Sygnia, South Africa’s financial services firm led by businesswomen Magda Wierzycka, is planning to launch cryptocurrency exchange in the country.
The country’s second largest fund manager, which has R181 billion assets under management, disclosed its plans for the cryptocurrency exchange in its interim results published on Friday.
Sygnia is a JSE-listed financial services group offering a range of investment management solutions and administration services to institutional and retail clients in South Africa and abroad.
“We aim to launch SygniaCoin, a cryptocurrency exchange, in the third quarter of 2018,” the company disclosed.
“The cryptocurrency market is evolving at a rapid pace internationally and domestically, and is attracting both domestic and international flows.”

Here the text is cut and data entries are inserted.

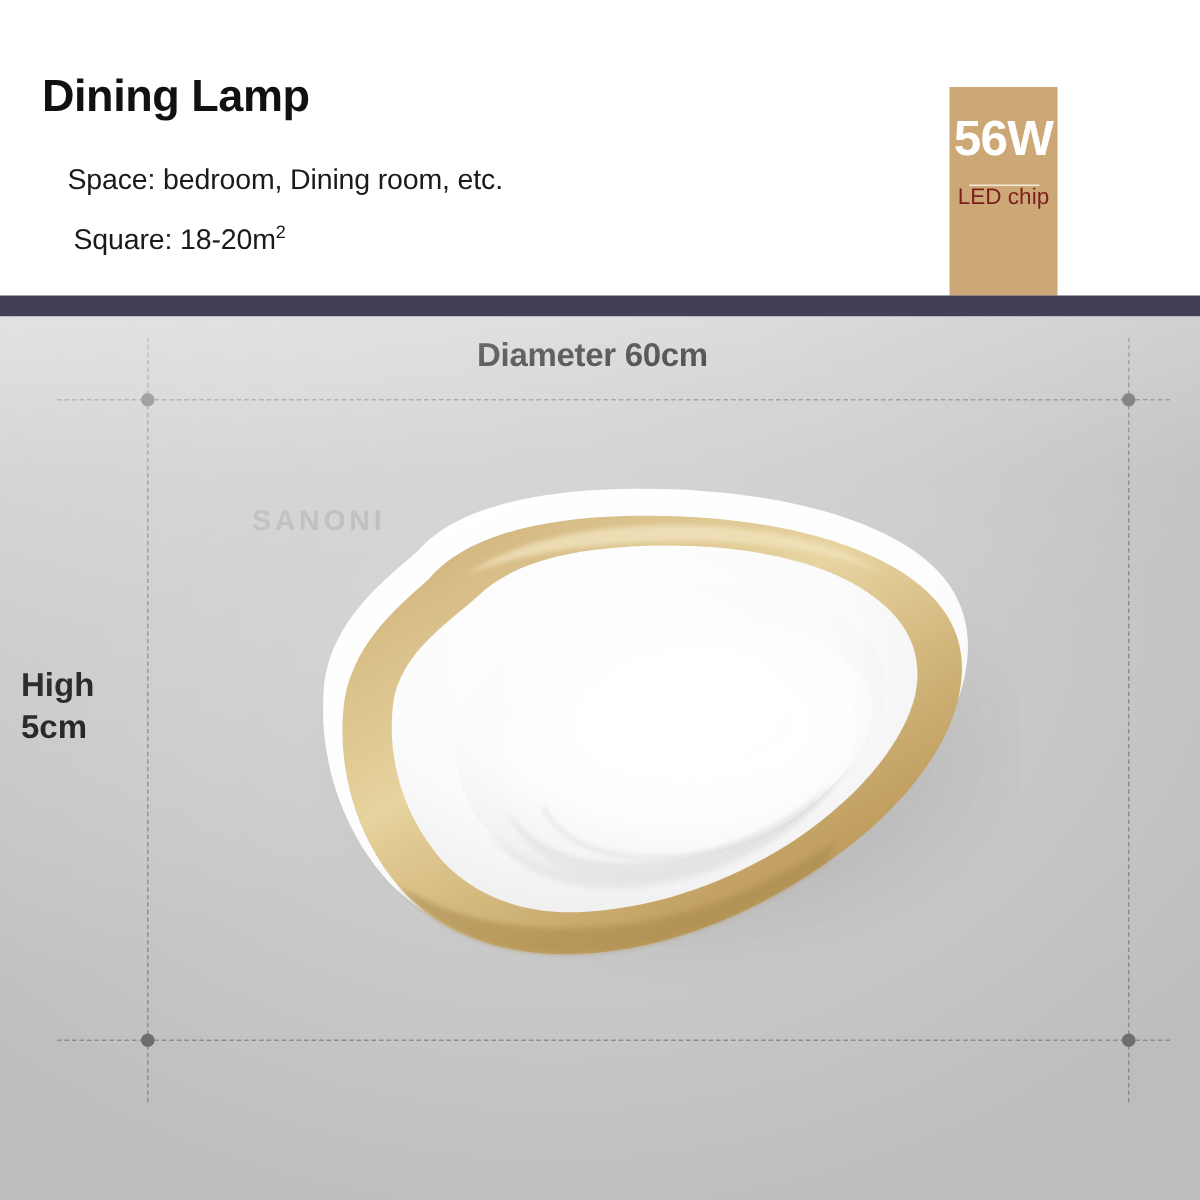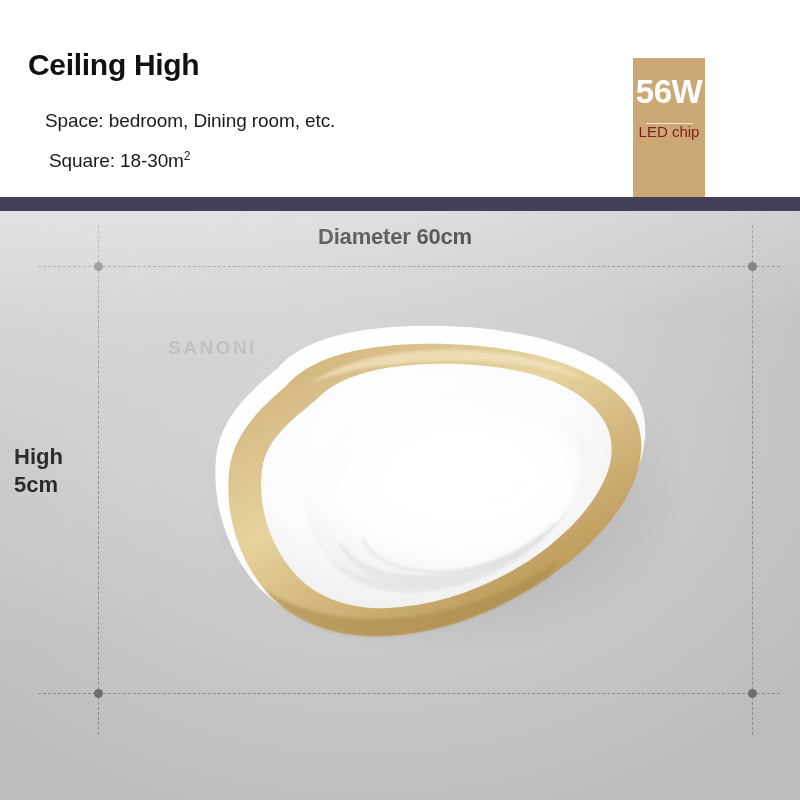--- a/index.html
+++ b/index.html
@@ -197,7 +197,7 @@
 
   <div id="header">
 
-    <div id="product-title">Ceiling High</div>
+    <div id="product-title">Dining Lamp</div>
 
     <div id="spec-space" class="spec-line">Space: bedroom, Dining room, etc.</div>
 

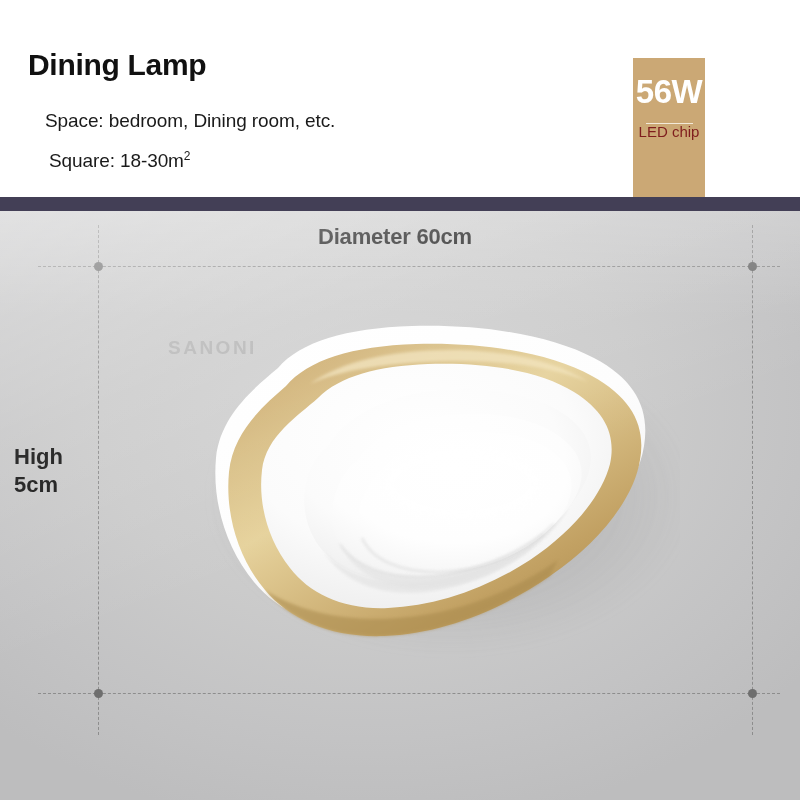--- a/index.html
+++ b/index.html
@@ -202,7 +202,7 @@
     <div id="spec-space" class="spec-line">Space: bedroom, Dining room, etc.</div>
 
     <div id="spec-square" class="spec-line">
-      <span>Square: 18-30m</span><span id="sup-two">2</span>
+      <span>Square: 18-20m</span><span id="sup-two">2</span>
     </div>
 
     <div id="wattage-badge">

The company added that with its fintech focus, it is well-positioned to become the first major financial services institution to embrace cryptocurrencies and to offer investors a secure trading and execution platform backed by an international infrastructure, well-designed custody and integration with standard savings products.
The regulation around cryptocurrency exchanges is likely to evolve, added Sygnia in its results presentation.
“The 2018/19 Budget defined cryptocurrencies as “digital assets that may be used as a medium of exchange”. The South African Revenue Service (SARS) has already indicated that trading and investing in cryptocurrencies are subject to tax. We expect further regulatory frameworks to follow.”
To ensure the highest levels of integrity and security for clients, the company said is basing its policies, protocols and processes on existing regulatory framework applicable to cryptocurrency exchanges registered in New York State, USA.
“We will also be able to offer investors the option of holding cryptocurrencies on the Sygnia Alchemy administration portal, alongside their investments.”
However, earlier this month the JSE turned down Sygnia’s attempt to list a cryptocurrency fund as it grapples with the future of digital currencies, according to a Business Day report.